Locate the line that contains "Assume a horizontal FOV of 60.3°." in the entries below, then repeat it and every following line through the line that contains "3) notepad with handwritten sheets", exactly, and no others.
──────── Given information
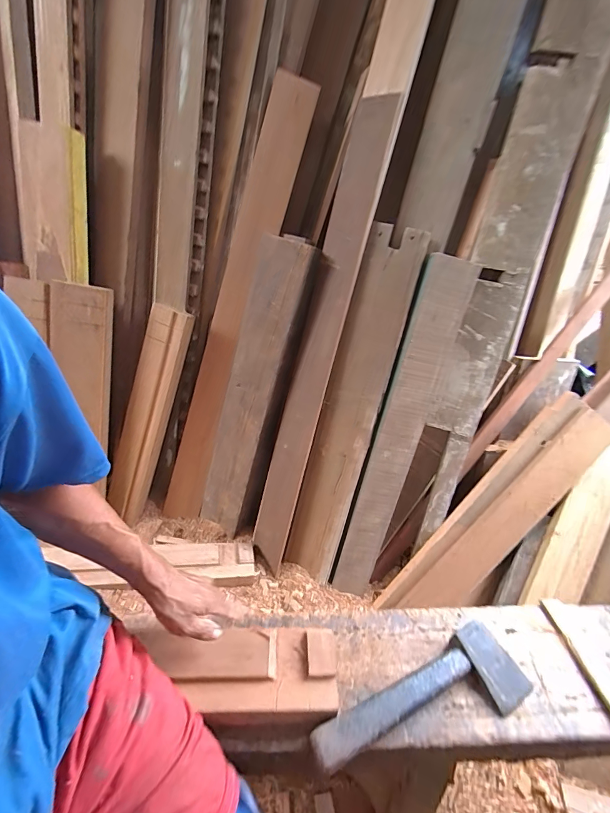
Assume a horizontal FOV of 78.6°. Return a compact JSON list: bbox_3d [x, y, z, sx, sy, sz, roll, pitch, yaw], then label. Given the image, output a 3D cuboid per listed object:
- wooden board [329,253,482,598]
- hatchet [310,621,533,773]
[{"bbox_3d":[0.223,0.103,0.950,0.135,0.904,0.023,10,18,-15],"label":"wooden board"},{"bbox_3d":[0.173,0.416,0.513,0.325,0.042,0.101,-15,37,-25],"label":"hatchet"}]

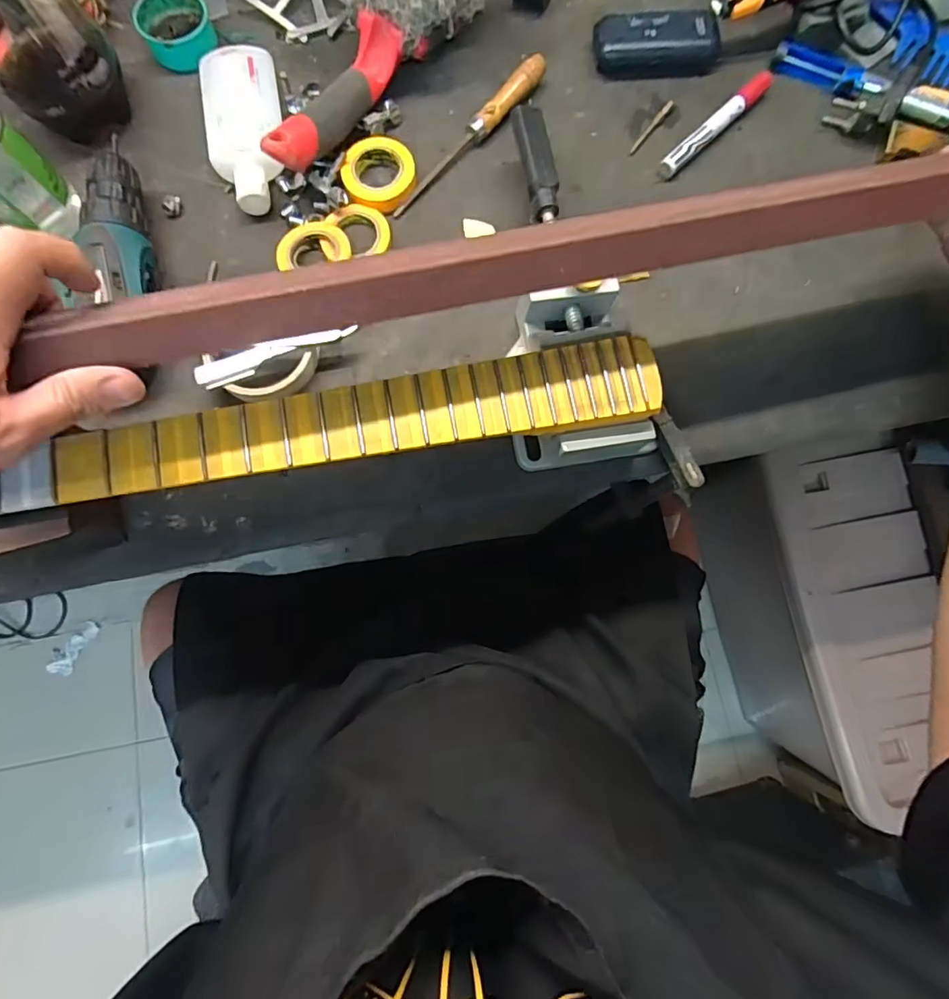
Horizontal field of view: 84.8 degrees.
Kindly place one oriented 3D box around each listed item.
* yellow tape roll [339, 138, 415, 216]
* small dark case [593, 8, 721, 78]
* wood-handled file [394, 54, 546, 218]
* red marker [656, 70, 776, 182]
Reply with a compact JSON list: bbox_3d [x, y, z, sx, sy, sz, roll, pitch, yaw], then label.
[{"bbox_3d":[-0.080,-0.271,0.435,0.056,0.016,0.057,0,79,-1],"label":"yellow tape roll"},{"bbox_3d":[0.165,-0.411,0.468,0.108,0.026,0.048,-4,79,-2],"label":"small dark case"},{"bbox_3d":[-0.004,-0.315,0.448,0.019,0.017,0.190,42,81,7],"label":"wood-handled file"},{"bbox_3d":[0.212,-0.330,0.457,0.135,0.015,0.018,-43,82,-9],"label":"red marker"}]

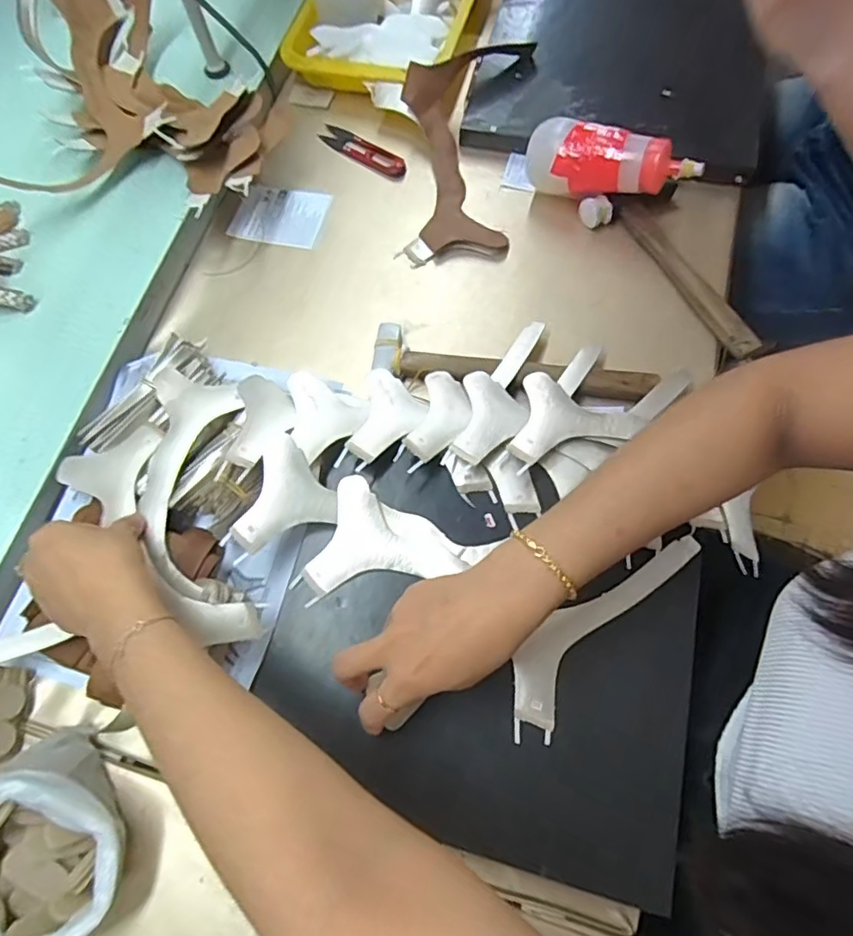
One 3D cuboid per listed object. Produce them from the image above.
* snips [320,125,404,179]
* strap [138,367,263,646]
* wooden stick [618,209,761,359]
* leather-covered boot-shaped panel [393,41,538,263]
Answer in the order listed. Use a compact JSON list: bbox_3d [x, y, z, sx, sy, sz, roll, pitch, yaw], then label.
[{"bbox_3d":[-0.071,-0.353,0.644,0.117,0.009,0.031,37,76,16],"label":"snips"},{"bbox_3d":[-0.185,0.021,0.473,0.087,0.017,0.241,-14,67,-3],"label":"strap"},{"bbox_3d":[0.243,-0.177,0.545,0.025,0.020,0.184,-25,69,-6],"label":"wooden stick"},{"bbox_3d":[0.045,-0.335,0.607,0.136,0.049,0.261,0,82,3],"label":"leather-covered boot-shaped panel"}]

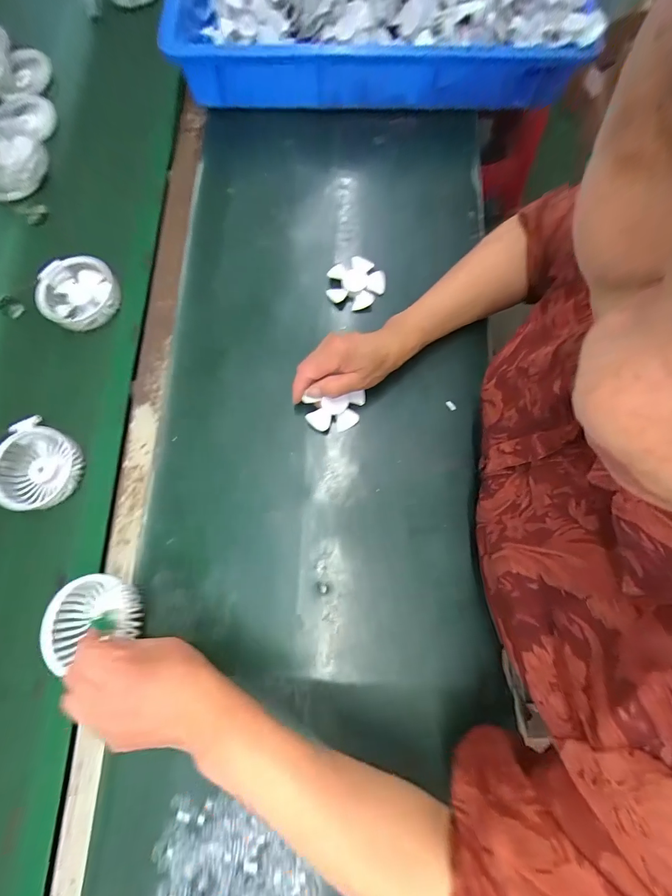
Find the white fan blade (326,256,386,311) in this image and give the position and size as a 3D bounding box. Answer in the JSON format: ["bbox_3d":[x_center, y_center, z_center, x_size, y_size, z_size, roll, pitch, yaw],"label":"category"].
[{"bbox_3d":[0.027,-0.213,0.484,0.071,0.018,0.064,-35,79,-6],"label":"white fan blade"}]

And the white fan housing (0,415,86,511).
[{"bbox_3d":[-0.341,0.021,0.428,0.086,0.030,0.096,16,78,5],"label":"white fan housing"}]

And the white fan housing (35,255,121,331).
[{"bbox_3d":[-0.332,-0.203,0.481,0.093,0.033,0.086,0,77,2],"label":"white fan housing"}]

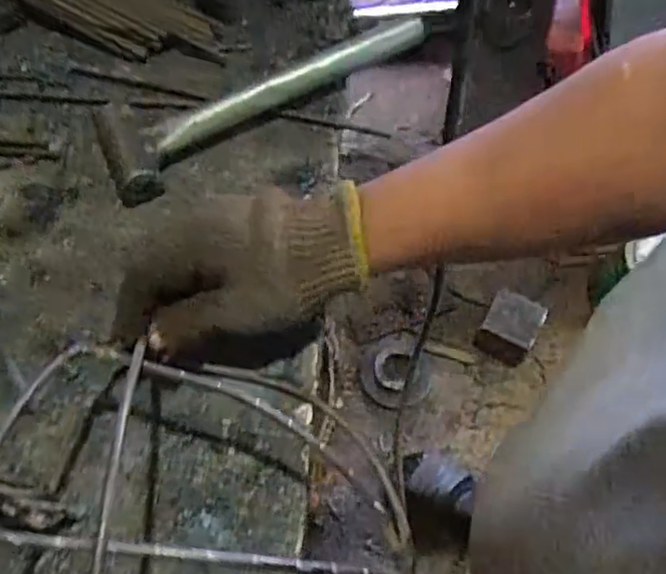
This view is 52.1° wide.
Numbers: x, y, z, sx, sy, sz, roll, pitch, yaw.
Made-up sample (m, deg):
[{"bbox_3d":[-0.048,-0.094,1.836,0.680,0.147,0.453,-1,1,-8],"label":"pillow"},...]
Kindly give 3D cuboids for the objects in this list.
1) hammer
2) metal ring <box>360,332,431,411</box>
────────────────
──────── Given information
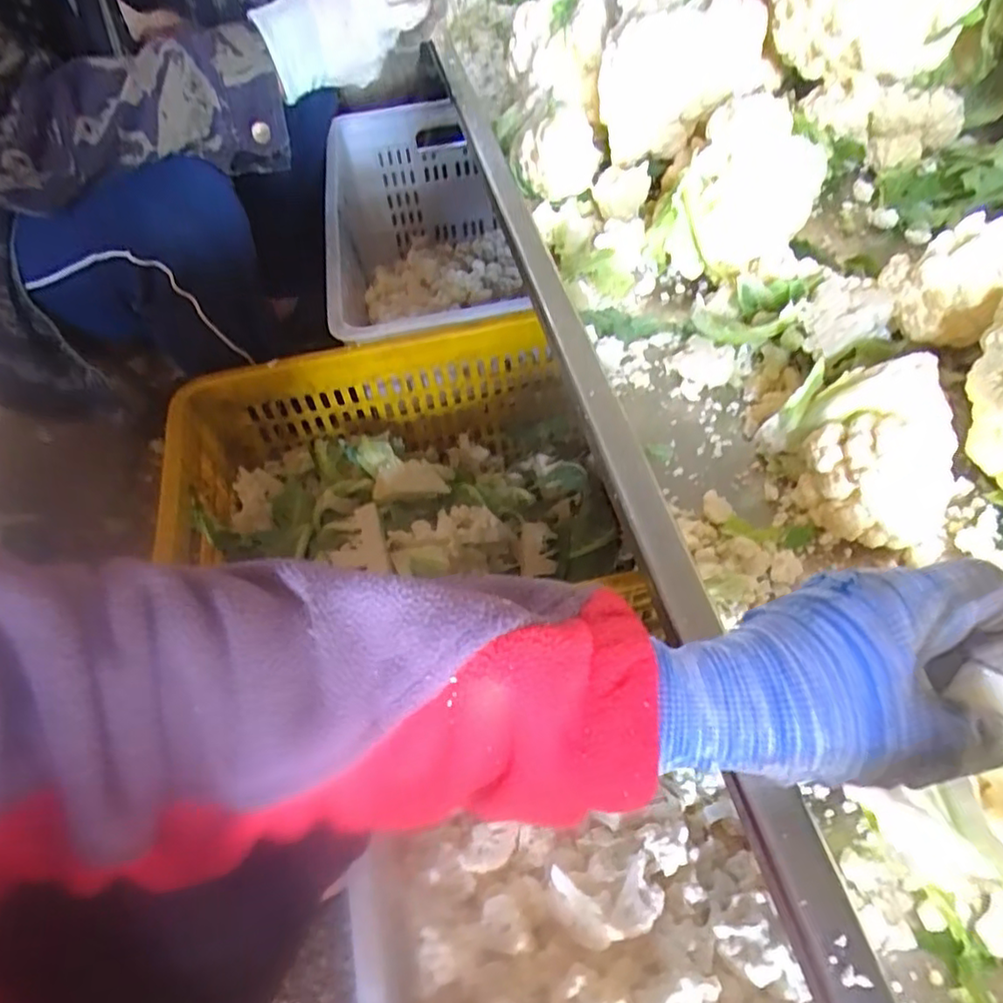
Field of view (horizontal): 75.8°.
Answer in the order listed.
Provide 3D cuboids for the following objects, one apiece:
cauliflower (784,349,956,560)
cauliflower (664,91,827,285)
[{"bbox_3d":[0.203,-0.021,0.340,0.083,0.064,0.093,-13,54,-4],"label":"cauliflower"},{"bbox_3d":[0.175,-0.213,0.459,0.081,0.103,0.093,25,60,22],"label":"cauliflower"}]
────────────────
──────── Given information
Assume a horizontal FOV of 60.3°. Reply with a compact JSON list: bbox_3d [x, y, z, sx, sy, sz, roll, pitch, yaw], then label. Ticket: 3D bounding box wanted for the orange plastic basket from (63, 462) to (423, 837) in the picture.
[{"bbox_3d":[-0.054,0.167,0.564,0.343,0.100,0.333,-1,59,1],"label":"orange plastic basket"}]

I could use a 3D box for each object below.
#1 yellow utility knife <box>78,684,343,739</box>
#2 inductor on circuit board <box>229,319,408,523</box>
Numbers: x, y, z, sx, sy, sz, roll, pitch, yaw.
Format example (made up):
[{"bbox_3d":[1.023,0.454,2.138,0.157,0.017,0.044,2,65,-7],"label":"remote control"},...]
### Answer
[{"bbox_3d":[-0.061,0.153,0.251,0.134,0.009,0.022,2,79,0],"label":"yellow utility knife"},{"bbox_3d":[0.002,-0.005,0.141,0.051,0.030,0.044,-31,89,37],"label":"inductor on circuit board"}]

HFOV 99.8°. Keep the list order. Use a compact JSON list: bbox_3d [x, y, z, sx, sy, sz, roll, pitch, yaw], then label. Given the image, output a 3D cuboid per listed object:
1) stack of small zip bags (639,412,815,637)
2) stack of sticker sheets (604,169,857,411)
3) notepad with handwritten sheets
────────────────
## Solution for this exercise
Assume a horizontal FOV of 60.3°. Reply with a compact JSON list: bbox_3d [x, y, z, sx, sy, sz, roll, pitch, yaw], then label. Ticket: 3D bounding box wanted for the orange plastic basket from (63, 462) to (423, 837) in the picture.
[{"bbox_3d":[-0.054,0.167,0.564,0.343,0.100,0.333,-1,59,1],"label":"orange plastic basket"}]

I could use a 3D box for each object below.
#1 yellow utility knife <box>78,684,343,739</box>
#2 inductor on circuit board <box>229,319,408,523</box>
Numbers: x, y, z, sx, sy, sz, roll, pitch, yaw.
Format example (made up):
[{"bbox_3d":[1.023,0.454,2.138,0.157,0.017,0.044,2,65,-7],"label":"remote control"},...]
### Answer
[{"bbox_3d":[-0.061,0.153,0.251,0.134,0.009,0.022,2,79,0],"label":"yellow utility knife"},{"bbox_3d":[0.002,-0.005,0.141,0.051,0.030,0.044,-31,89,37],"label":"inductor on circuit board"}]

HFOV 99.8°. Keep the list order. Use a compact JSON list: bbox_3d [x, y, z, sx, sy, sz, roll, pitch, yaw], then label. Given the image, output a 3D cuboid per listed object:
1) stack of small zip bags (639,412,815,637)
2) stack of sticker sheets (604,169,857,411)
3) notepad with handwritten sheets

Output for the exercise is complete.